Oireachtas Joint and Select Committees

Tuesday, 7 December 2021

Joint Oireachtas Committee on Climate Action

Carbon Budgets: Engagement with the Climate Change Advisory Council

Photo of Christopher O'SullivanChristopher O'Sullivan (Cork South West, Fianna Fail) | Oireachtas source

I thank Ms Donnelly. I really appreciate that contribution and the elaboration on her written statement. As the meeting is confined to a maximum of three hours, I propose that each member be given two minutes to address their questions to the witnesses, in order to ensure all members get an opportunity to pose questions. Is that agreed? Agreed.

I will go first and get the ball rolling. I am confident we will have time for a second round. I look forward to this discussion.

I thank the chair and members of the council for the Trojan work they put into proposing these carbon budgets. I know it must have been difficult and a lot of consideration would have had to be given. On behalf of the Joint Committee on Environment and Climate Action, I extend deep gratitude to Ms Donnelly and the rest of the council members for that. They have proposed a budget. This is the start of the process of us discussing that and we have a certain period in which to report back to the Oireachtas.

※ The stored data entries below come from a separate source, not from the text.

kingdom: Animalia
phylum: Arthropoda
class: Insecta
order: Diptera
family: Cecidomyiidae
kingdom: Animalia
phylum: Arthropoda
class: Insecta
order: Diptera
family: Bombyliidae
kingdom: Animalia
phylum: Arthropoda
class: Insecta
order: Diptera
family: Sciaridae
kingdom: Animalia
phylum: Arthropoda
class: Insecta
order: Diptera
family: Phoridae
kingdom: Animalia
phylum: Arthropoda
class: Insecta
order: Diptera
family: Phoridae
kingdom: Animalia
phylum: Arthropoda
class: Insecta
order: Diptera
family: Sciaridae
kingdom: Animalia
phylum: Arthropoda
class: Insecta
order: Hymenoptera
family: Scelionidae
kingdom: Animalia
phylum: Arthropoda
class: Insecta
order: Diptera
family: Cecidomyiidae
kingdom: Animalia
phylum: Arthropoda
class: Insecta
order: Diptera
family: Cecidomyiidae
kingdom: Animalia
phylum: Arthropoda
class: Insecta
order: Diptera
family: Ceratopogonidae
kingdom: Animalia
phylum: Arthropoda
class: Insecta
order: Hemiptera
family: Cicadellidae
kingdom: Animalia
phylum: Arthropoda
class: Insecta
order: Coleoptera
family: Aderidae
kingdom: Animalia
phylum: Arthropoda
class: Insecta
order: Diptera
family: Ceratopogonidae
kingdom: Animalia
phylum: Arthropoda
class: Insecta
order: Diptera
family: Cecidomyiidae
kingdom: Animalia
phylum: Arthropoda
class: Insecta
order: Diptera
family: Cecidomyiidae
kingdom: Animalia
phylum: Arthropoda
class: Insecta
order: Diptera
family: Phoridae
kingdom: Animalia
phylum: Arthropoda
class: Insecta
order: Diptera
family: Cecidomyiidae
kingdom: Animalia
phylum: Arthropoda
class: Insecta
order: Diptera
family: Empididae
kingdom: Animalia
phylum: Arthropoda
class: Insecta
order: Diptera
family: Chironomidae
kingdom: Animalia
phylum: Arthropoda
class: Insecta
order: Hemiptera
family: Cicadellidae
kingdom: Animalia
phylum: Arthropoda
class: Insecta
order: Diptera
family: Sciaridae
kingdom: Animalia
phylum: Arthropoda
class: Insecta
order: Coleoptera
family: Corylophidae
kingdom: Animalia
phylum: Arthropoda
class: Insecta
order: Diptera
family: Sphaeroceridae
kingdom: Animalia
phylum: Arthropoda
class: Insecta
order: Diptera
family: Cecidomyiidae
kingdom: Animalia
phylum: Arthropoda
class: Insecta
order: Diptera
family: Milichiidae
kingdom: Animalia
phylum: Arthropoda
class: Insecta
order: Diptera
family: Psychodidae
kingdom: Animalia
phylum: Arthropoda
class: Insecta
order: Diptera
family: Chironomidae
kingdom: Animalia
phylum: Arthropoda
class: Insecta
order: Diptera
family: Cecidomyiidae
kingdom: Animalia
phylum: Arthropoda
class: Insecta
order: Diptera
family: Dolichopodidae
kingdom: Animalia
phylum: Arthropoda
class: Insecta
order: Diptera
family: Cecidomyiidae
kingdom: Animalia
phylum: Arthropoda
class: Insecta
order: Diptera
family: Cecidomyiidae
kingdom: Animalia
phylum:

On the profile of the budgets the council has come up with and that 4.8% figure over the first period, many argued at the time it was proposed that it was not ambitious enough or the curve was not steep enough. At the same time, I feel it is an accurate reflection of where we are, the point we are starting from and the years of lack of investment in reaching these targets. At last, we are taking that seriously but we still are where we are. Having a less steep profile in that first period makes sense.

Ms Donnelly mentioned the energy transition and wind being an important part of that. Last week we passed the marine area planning legislation, which is a key tool in ensuring we can go to offshore and floating offshore wind and make those subsequent periods easier.

I move to my specific questions. Ms Donnelly mentioned the importance of microgeneration and microgeneration schemes in the early part. All members of the committee will be aware and supportive of the need to urgently introduce legislation that will facilitate the installing of, for example, solar panels on public buildings such as school buildings. Will Ms Donnelly comment on the importance of microgeneration schemes and of facilitating the installation of solar panels and other microgeneration equipment in reaching the targets and in getting buy-in from the public and communities?

My second question is on land use and forestry. Ms Donnelly's comments there were incredibly concerning. She mentioned that forestry is set to switch from a net sink to a net source. That goes against what we would have imagined would happen. Is that inevitable? With some radical policy change, it is possible we can increase the rate of afforestation such as to see a real impact and keep forestry as a net sink as opposed to switching to a net source? Land use is a net sink in almost every other European nation. Why is that the case and why is Ireland bucking the trend?

On agriculture, the council mentioned the pathway Teagasc talk about in reaching emissions reductions. Will she comment on those pathways, genetics, mixed-species swards and the agri-environment scheme we expect to commence in 2023? Does she feel there is enough there to achieve emissions reductions in agriculture?

Anaerobic digestion is something I bring up regularly and I see it as a key tool in decarbonising agriculture. I appreciate concerns around it. Does Ms Donnelly believe it is important to introduce a policy around anaerobic digestion that will allow a co-op-based approach to decarbonising agriculture where chicken or piggery waste can be brought to an anaerobic digester to produce energy to give renewable energy to communities and leave lower slurry emissions at the end of it? Will she comment on the importance of that?